Quinn, New Deck’s manager, said the tavern became part of Wright’s version of the Erin Express last year. It was a money-saver for them, she said: It came with advertising, took organizing off their hands, and eliminated not only the cost of the buses but also the cost of bouncers that became needed to keep order on the buses. During the last years of the buses, she added, customers had started calling Ubers more anyway.

And customers seem to love the complimentary festive wear.

“Kids go crazy for that stuff,” she said. “You wouldn’t believe how excited they get over a T-shirt and some beads after a couple beers.”

Nearby, Smokey Joe’s will welcome Erin Express participants, Ryan said, but he isn’t sure he’d encourage customers to buy tickets for an event that was once free, organized by bars, and came with transportation.

“No, it’s not worth it,” he said. “Want to buy a T-shirt?

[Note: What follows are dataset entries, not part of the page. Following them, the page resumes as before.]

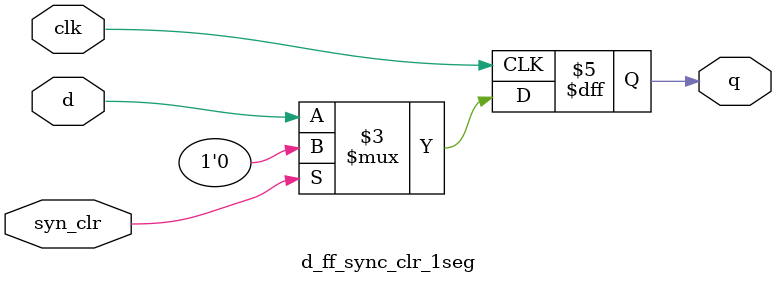
<source format=sv>
module d_ff_sync_clr_1seg
   (
    input  logic clk,
    input  logic syn_clr,
    input  logic d,
    output logic q
   );

   // body
   always_ff @(posedge clk)
      if (syn_clr)
         q <= 1'b0;
      else
         q <= d;
endmodule
</source>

Buy a T-shirt.”

Bridget Leneghan, 23, of the Northeast, said bar crawls also eliminate some of the organizing hassle of getting a group together.

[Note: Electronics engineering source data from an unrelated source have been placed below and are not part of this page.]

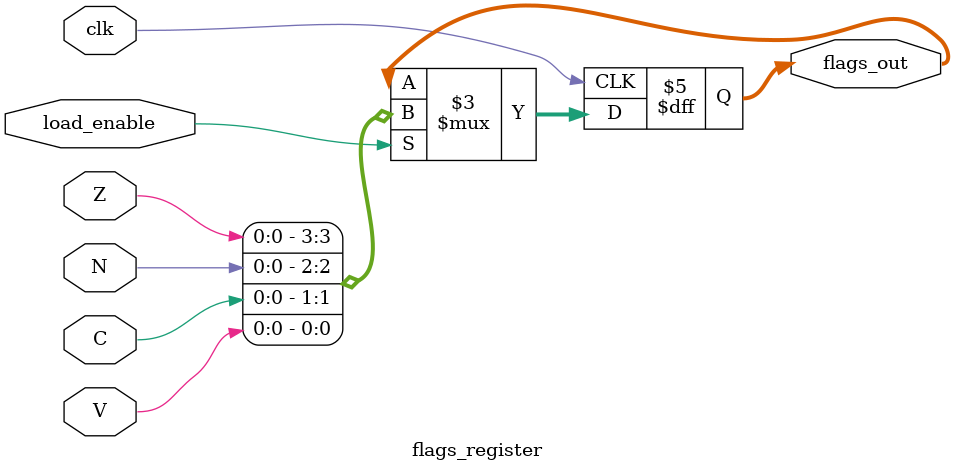
<source format=v>
module flags_register(output reg[3:0] flags_out,
                      input Z,
                      N,
                      C,
                      V,
                      load_enable,
                      clk);

    initial flags_out = 4'b0;

always @(posedge clk)
    if (load_enable) flags_out <= {Z, N, C, V};
endmodule

</source>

”I think it’s just being able to have someone else plan an event and having a time to meet up with your friends,” said Leneghan, whose family owns Leneghan’s Crusader Inn in the Northeast.

She’s enjoyed the Northeast Erin Express, where bars aren’t overly crowded and bus transportation costs only $6, but had less enjoyable experiences waiting in long lines for crowded bars where staff aren’t familiar with what crawl participants had been promised by organizers.

The past two years, Bryn Carlin, 24, of Fishtown, has done the Erin Express in University City and Center City with college friends.

“It was definitely fun,” said Carlin, who works as a nanny. “It was an event and something to be a part of.

But this year, she said, they’re leaning toward hopping around to individuals bars instead of paying $20 for the third year in a row.

Philly tradition attracts bar crawlers

While the Erin Express has drawn criticism over the years for the occasional debauchery that comes with large drinking events, several bar owners reminisced about the crawl’s glory days, noting how much it boosted business and remembering most Erin Express riders as happy, polite, and well-behaved.

The crawl’s long tradition in the city continues to be a draw for younger generations, said Wright, who expects about 10,000 people to buy tickets for this year’s Erin Express crawls on March 16 and 17.

“Erin Express is history,” he said. “If you come out to it and you go to one of the lines, you’ll hear the kids there being like, ‘Bro, I can’t believe it, this is my first Erin Express, and my dad was on the Erin Express.’”

The history also adds some legitimacy, said Wright, who has heard more customers than ever say they’re concerned about getting ripped off.

“This year, I think what’s happened is that people are getting hip to the scammy bar crawl,” he said, “and so we’re actually having a banner year so far.”